À partir de quel niveau d'indice de qualité de l'air (IQA) ne devrais-je pas m'entraîner en extérieur ?
Un taux supérieur à 150 (mauvais pour la santé) indique qu'il est conseillé à la plupart des gens de rester chez eux. Au-delà de 100, les personnes vulnérables (asthmatiques ou atteintes de maladies cardiaques) doivent redoubler de prudence. Un taux inférieur à 100 est généralement acceptable pour les personnes en bonne santé, à condition de prendre des mesures pour limiter leur exposition.
Courir le long de la route, est-ce vraiment si mauvais ?
Directement sur une route passante : oui, la visibilité est nettement plus élevée. Même une distance de 50 à 100 mètres fait une grande différence. Privilégiez les parcs, les rues secondaires et les accotements.
Le port d'un masque est-il utile pour courir ?

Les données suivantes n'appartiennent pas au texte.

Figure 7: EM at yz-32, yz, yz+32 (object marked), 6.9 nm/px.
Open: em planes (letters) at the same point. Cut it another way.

En théorie, oui, mais en pratique, c'est difficile. Lors d'une course intense, la résistance respiratoire devient problématique. Pour une activité modérée ou en cas de très mauvaise qualité de l'air, un bon masque (FFP2 avec valve) peut être utile. Pour un entraînement intensif, il est préférable de rester à l'intérieur.
Quand la qualité de l'air est-elle la meilleure en ville ?
Tôt le matin (avant l'heure de pointe), après la pluie, par temps venteux. Les pires périodes : heures de pointe, fortes chaleurs de midi en été (ozone), inversions thermiques en hiver.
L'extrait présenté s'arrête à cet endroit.